By PrincessSafiya Byers
This story was originally published by Milwaukee Neighborhood News Service, where you can find other stories reporting on fifteen city neighborhoods in Milwaukee. Visit milwaukeenns.org.
The mayor’s 2023 budget proposal comes with yet another warning: Milwaukee’s fiscal crisis is approaching critical mass.
Library services along with almost every function of city government, including fire and police services, face trims in the $1.7 billion budget proposal.
“These are quality-of-life issues,” said Devin Anderson, the membership and coalition manager with the African American Roundtable. “I’ve never walked into an empty library; it’s a service people need.”
Here is what you need to know.
When Mayor Cavalier Johnson unveiled his 2023 budget in September, he said the document represented fiscal problems coming home to roost for the city.
“It’s important to keep in mind that this didn’t just sneak up on us,” he said. “No one should be surprised; we’ve been warned about our fiscal condition for years.”
According to deep-dive reports by the Wisconsin Policy Forum, in 2009, 2016 and again in 2022, the city’s financial crisis is reaching critical mass.
“For more than a decade, the Forum has warned that Milwaukee’s growing structural imbalance would cause it to reach a breaking point without comprehensive fiscal restructuring. Now, that time is nearly here,” the Forum’s 2022 report said.
It noted four critical challenges in Milwaukee’s fiscal landscape: an increasingly unhealthy revenue mix, diminished capacity to sustain core services, depleted reserves and lingering long-term obligations.
It lists the city’s pension at the top of the list of concerns.

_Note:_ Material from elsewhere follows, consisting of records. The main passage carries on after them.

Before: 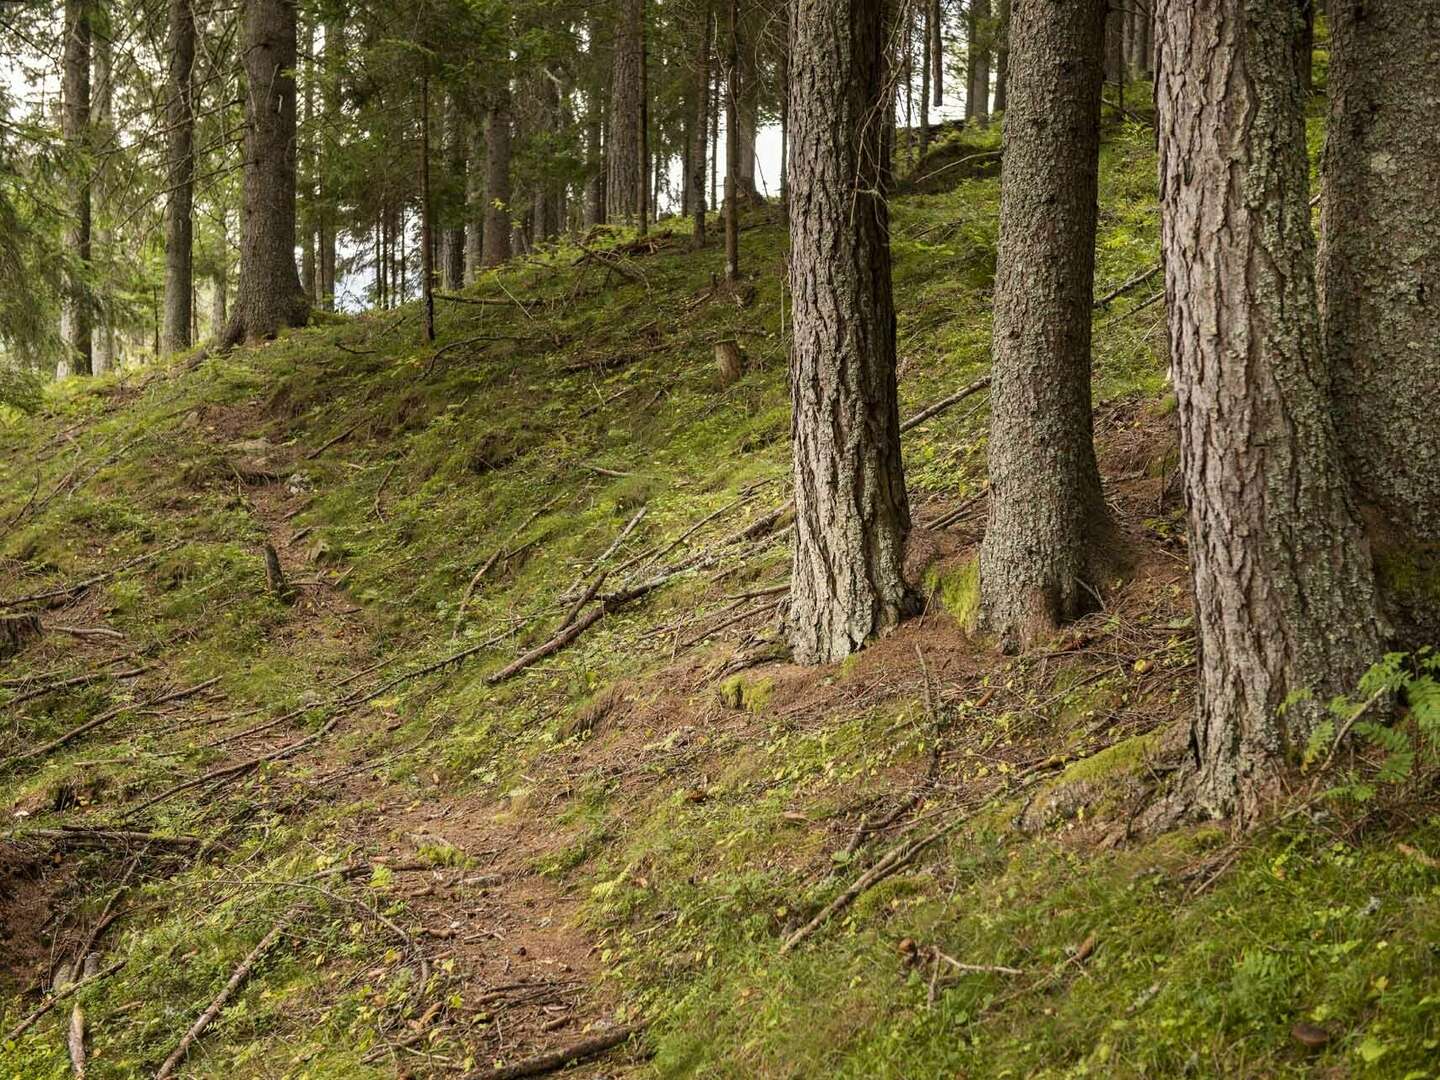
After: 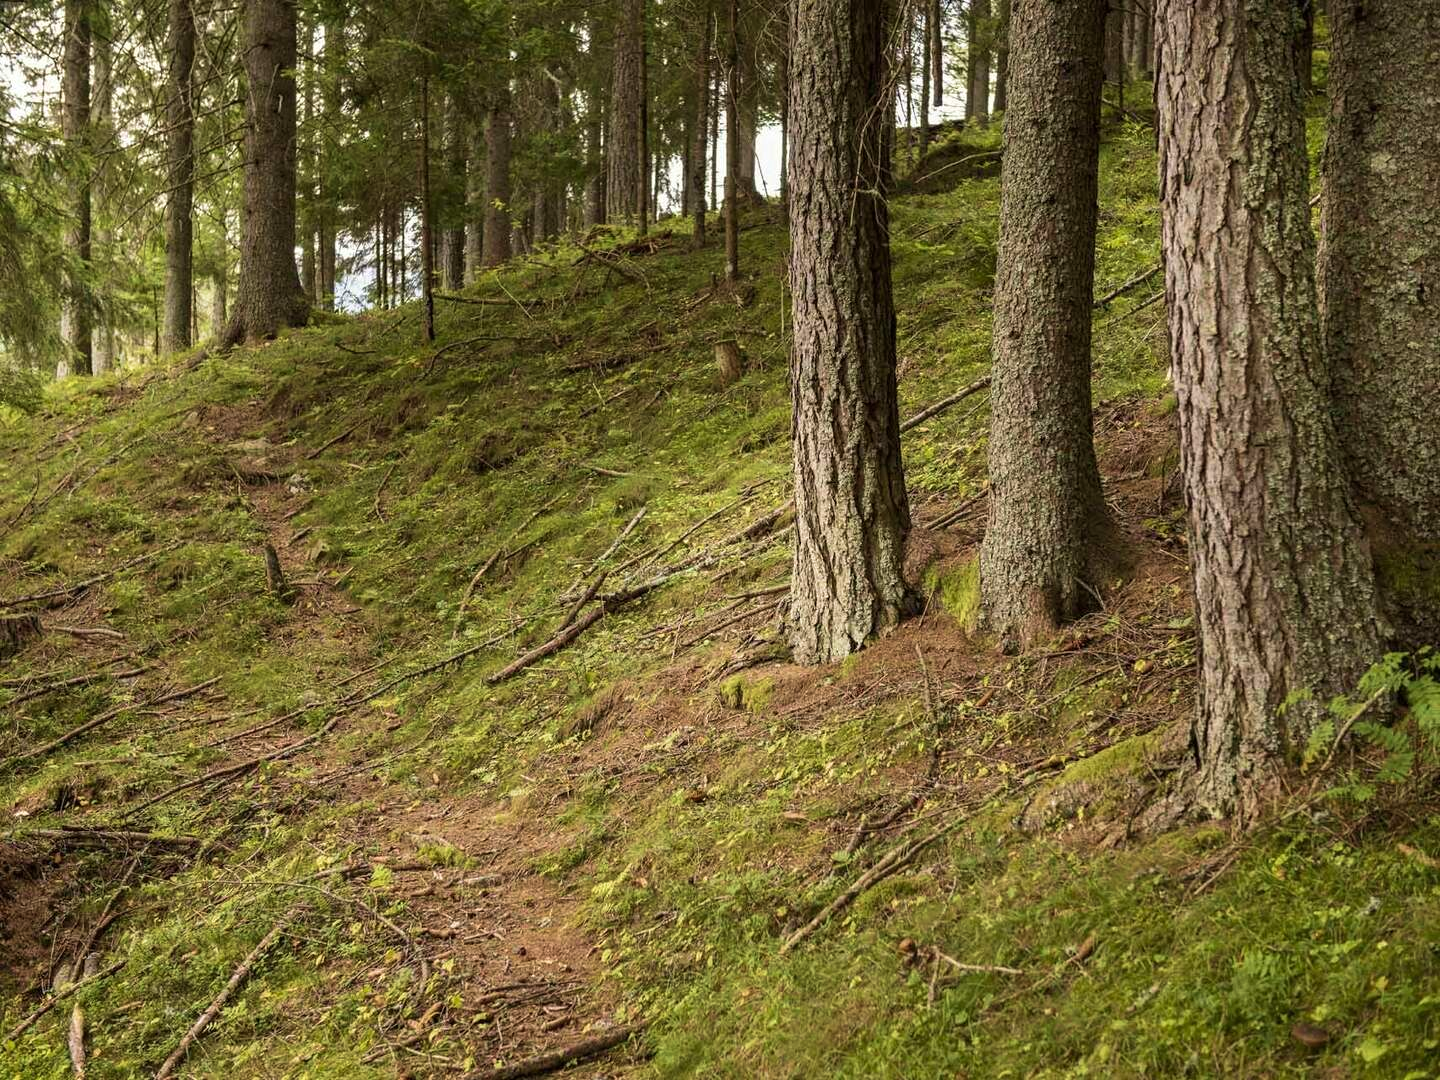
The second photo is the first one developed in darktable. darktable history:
tone equalizer: -7 EV 0.107 EV, edges refinement/feathering 500, mask exposure compensation -1.57 EV, preserve details no
velvia: strength 29.63%
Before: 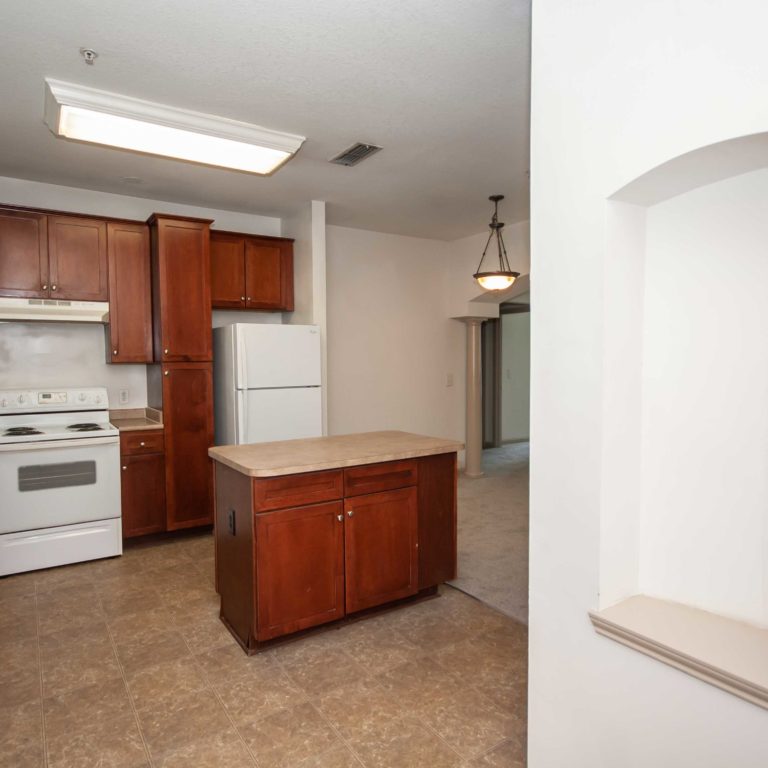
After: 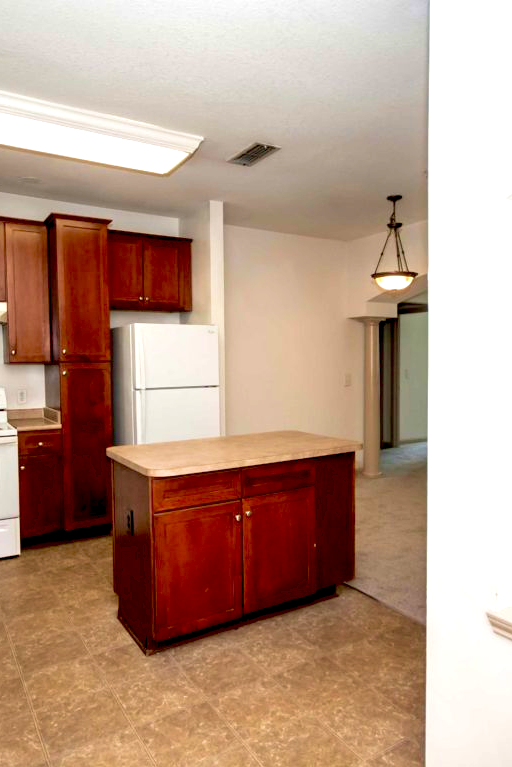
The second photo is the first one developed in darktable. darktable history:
velvia: strength 44.52%
crop and rotate: left 13.405%, right 19.907%
shadows and highlights: radius 112.54, shadows 51.3, white point adjustment 9.06, highlights -6.17, soften with gaussian
exposure: black level correction 0.025, exposure 0.186 EV, compensate highlight preservation false
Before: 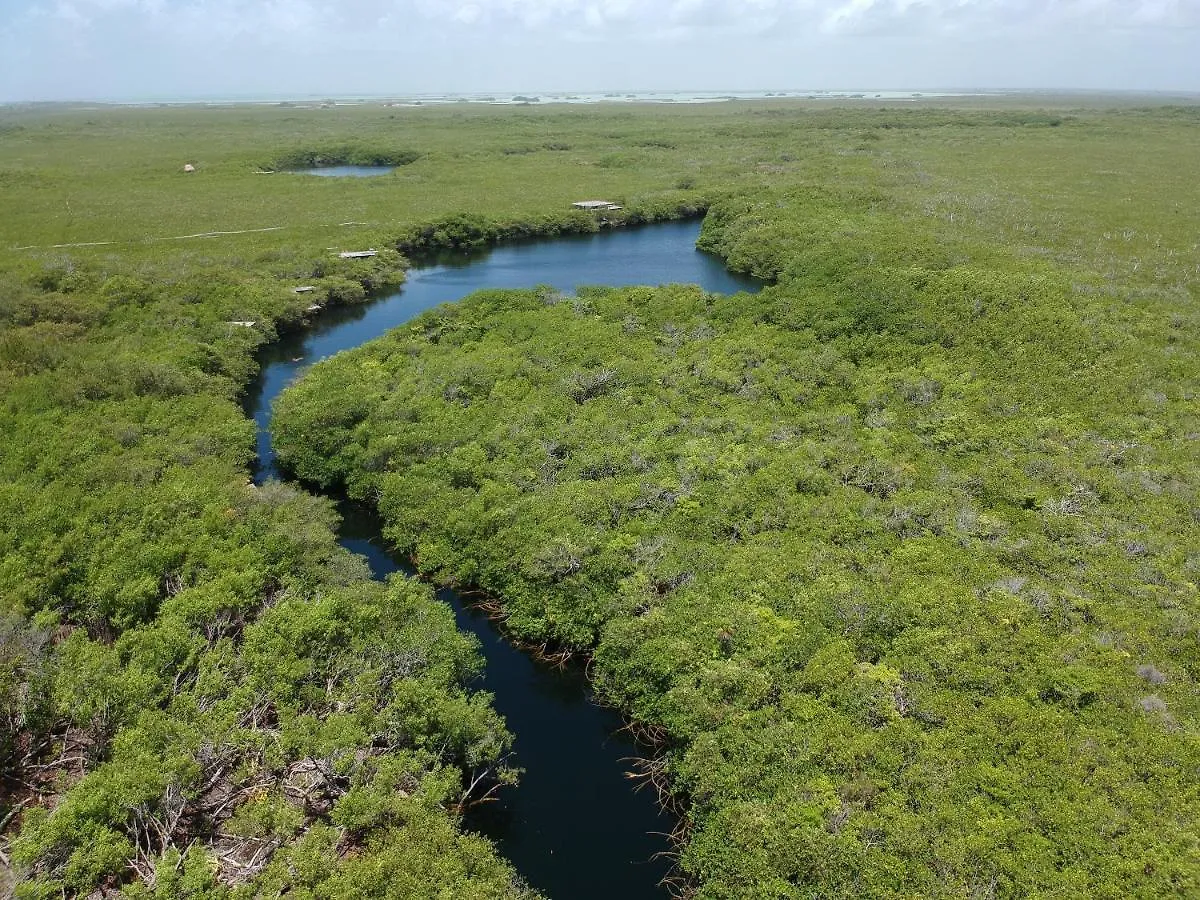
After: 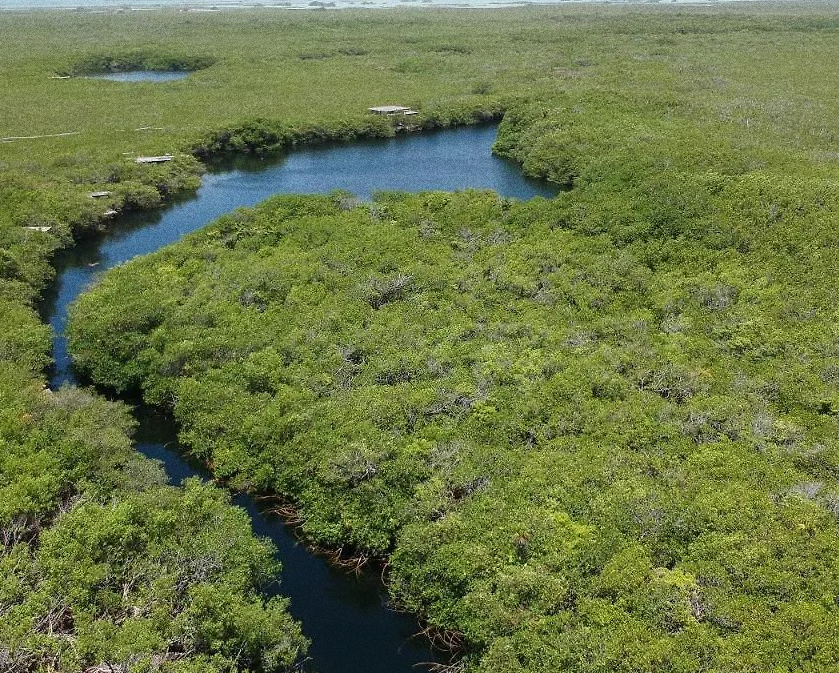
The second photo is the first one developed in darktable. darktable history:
grain: coarseness 0.09 ISO, strength 40%
crop and rotate: left 17.046%, top 10.659%, right 12.989%, bottom 14.553%
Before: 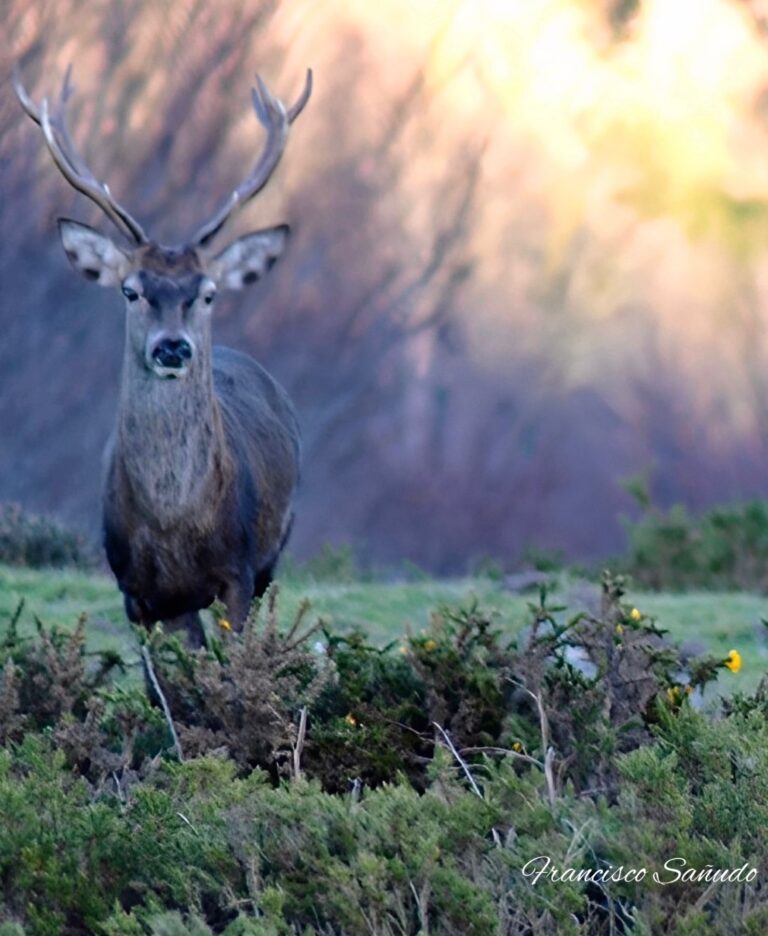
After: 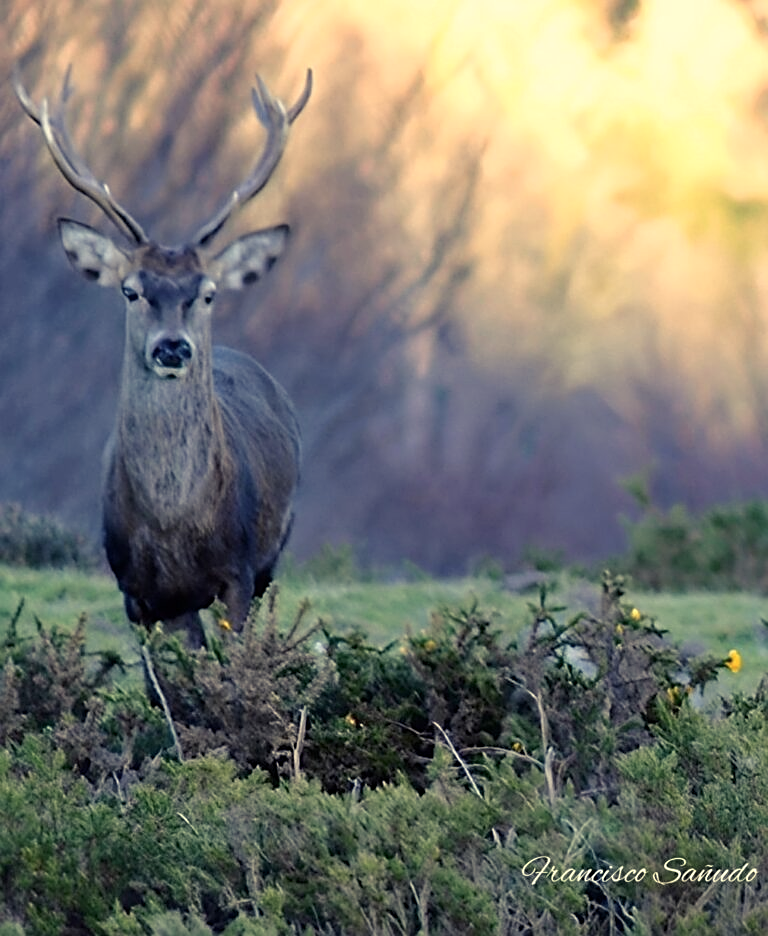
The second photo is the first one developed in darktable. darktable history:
color balance rgb: shadows lift › chroma 2%, shadows lift › hue 263°, highlights gain › chroma 8%, highlights gain › hue 84°, linear chroma grading › global chroma -15%, saturation formula JzAzBz (2021)
sharpen: on, module defaults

Milwaukee city workers are promised a pension once they retire, but the city’s pension plan has taken hits and will need more funding to cover future pensions.
According to Rob Henken, the president of the Wisconsin Policy Forum, if the city can’t fund the city’s pension plan, it will have to cut more public-service workers and that will affect the lives of those who need emergency personnel or drive on the roads every day.
“People need to know how troubling the fiscal cliff heading this way is,” Henken said. “For many years the city has been able to avoid cuts to the police budget, and now it is impossible to spare any department.”
Federal aid is providing a two-year cushion, with planned injections of approximately $80 million annually from the city’s remaining American Rescue Plan Act funding. But even with that, Johnson’s 2023 budget will raise fees, eliminate 17 police officer positions (1% of the authorized force), two fire engines and cut library hours, among other changes.
Henken said the real crisis will hit in 2025 when the city no longer has federal funding as a cushion.
The Rev. Gregory Lewis, an organizer with Souls to the Polls WI, said he doesn’t need to read the budget to know he will be unsurprised and disappointed with what is happening in the city.
“We (Souls to the Polls) protested and screamed about the city’s finances for over a year, and no one wanted to hear it,” he said. “Now the chickens have come home to roost, and everyone is frustrated and waiting for the current mayor to fix everything that happened before him.”
Lewis said he’s nervous about what cuts will look like for his community.
“It’ll affect everything from police response times to garbage pickup. Milwaukee will become a second-class city.”
Some elected officials and a host of others don’t agree with the proposed cuts.
The African American Roundtable is once again calling for participatory budgeting involving Milwaukee residents as the proposal moves to the Common Council.
“The residents of Milwaukee should have the power to determine what we want to see in our communities,” Anderson said.
He said it’s disappointing to see “the same status quo budgets the city has had for years.”
Johnson’s proposal does support the Office of Violence Prevention’s violence Interrupters, with funding of $750,000 and proposes almost doubling funding for the Milwaukee Health Department.
But something has to happen if city funding is to be sustainable and keep pace with needs.
Johnson said “the city has a better relationship with the state than any time in the past 15 years” and that’s what it needs to move forward.
According to Johnson, the state has strict rules on what a city can and cannot tax, and because of those rules, Milwaukee is unable to raise the revenue it needs to function.
“I’m not naive enough to believe we’ll get around this issue without partnership from the state of Wisconsin,” he said. “We’ve been talking, and they understand Milwaukee’s situation.”
Observers note that this tension has been around awhile. The state Legislature is dominated by Republicans and Milwaukee is viewed as a Democratic stronghold.
Johnson is obviously hoping to get beyond the political divides, as an ailing Milwaukee does not benefit Wisconsin either.
Milwaukee Budget Director Nik Kovac has said that Milwaukee receives $155 million less annually in shared revenue than in 2000. Gov. Tony Evers has said that fixing the relationship between the city and the state will be a priority in state budgeting for him.
Implicit in Johnson’s argument about the need for state legislative involvement: Imagine what happens for the state if the city’s fiscal decline triggers commensurate economic decline?
The mayor’s budget must be approved by the Common Council and its committees, so it does not represent the final product.
The full council will adopt a final 2023 city budget in November.